Bypassing access controls

Attack tree

1 Spoof a source IP or MAC address of a valid device (macchanger)
2 Exploit implementation weaknesses
    2.1 Weak authentication mechanisms in wireless protocols (OR)
    2.2 Assign a static IP address instead of trying to get one through DHCP (OR)
    2.3 ...
3 Take advantage of NAC configuration weaknesses, for example, NAC enforces policy on IPv4 
  addresses but is not configured to protect IPv6 addresses
4 Use a rogue wireless access point


  • Network access control (NAC), either in hardware or software, supports network visibility and access management through policy enforcement on devices and users of corporate networks, and can quarantine rogue devices that are not identified in a network security policy.

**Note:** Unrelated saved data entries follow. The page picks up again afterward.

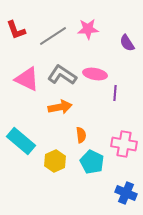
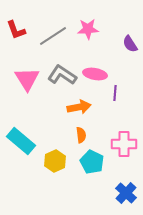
purple semicircle: moved 3 px right, 1 px down
pink triangle: rotated 32 degrees clockwise
orange arrow: moved 19 px right
pink cross: rotated 10 degrees counterclockwise
blue cross: rotated 20 degrees clockwise
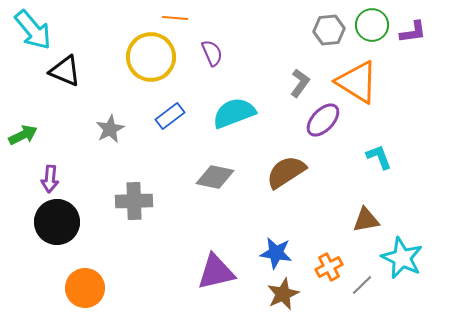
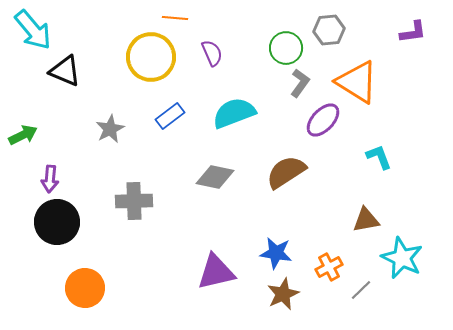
green circle: moved 86 px left, 23 px down
gray line: moved 1 px left, 5 px down
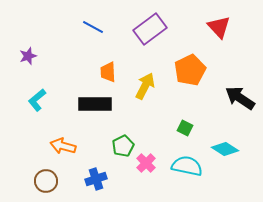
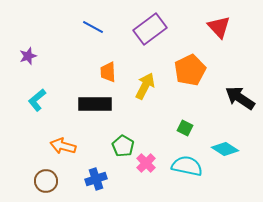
green pentagon: rotated 15 degrees counterclockwise
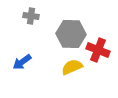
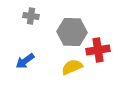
gray hexagon: moved 1 px right, 2 px up
red cross: rotated 30 degrees counterclockwise
blue arrow: moved 3 px right, 1 px up
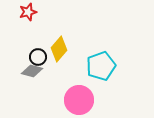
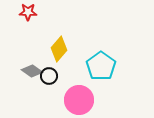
red star: rotated 18 degrees clockwise
black circle: moved 11 px right, 19 px down
cyan pentagon: rotated 16 degrees counterclockwise
gray diamond: rotated 20 degrees clockwise
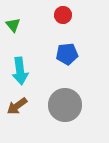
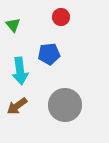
red circle: moved 2 px left, 2 px down
blue pentagon: moved 18 px left
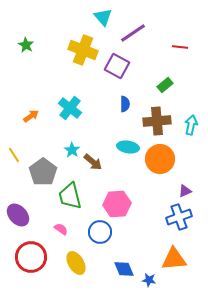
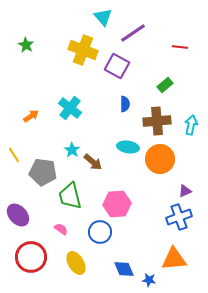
gray pentagon: rotated 28 degrees counterclockwise
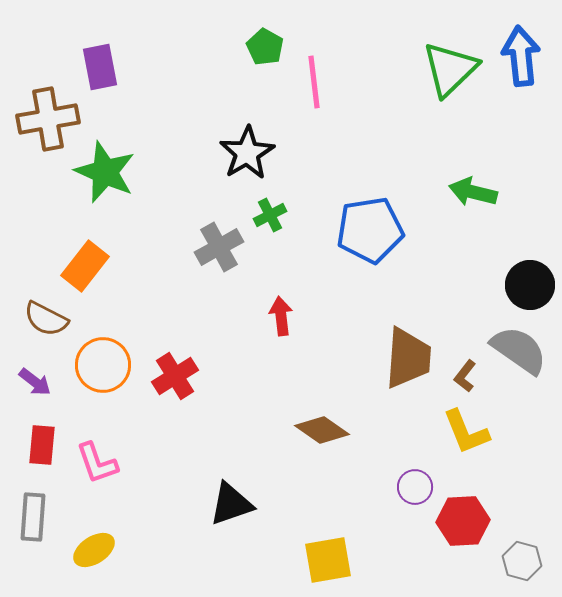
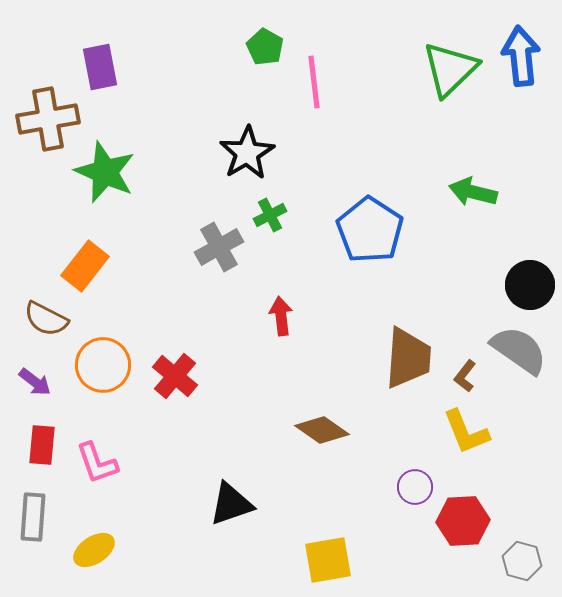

  • In cloud-based environments, a customer can use Network Security Groups (NSG) or similar to enforce and control Internet or intranet communications across different workloads within virtual networks.

The most common ways to try to bypass NAC:

  • Spoofing the MAC and IP addresses of a device that cannot natively participate in NAC, such as a VoIP phone or printer. These devices will be whitelisted by the administrator, and often there is no mechanism to verify that MAC address truly belongs to the device.

  • Using IPv6 rather than IPv4 on the unauthorized device. Most servers have IPv6 addresses by default, and are running IPv6, but administrators still forget to include IPv6 rules in firewalls and NAC policy.

  • Using a rogue wireless access point to get an authorized device to connect with an attacker machine. The attacker machine compromises the authorized device, then uses it to relay malicious traffic into the protected network.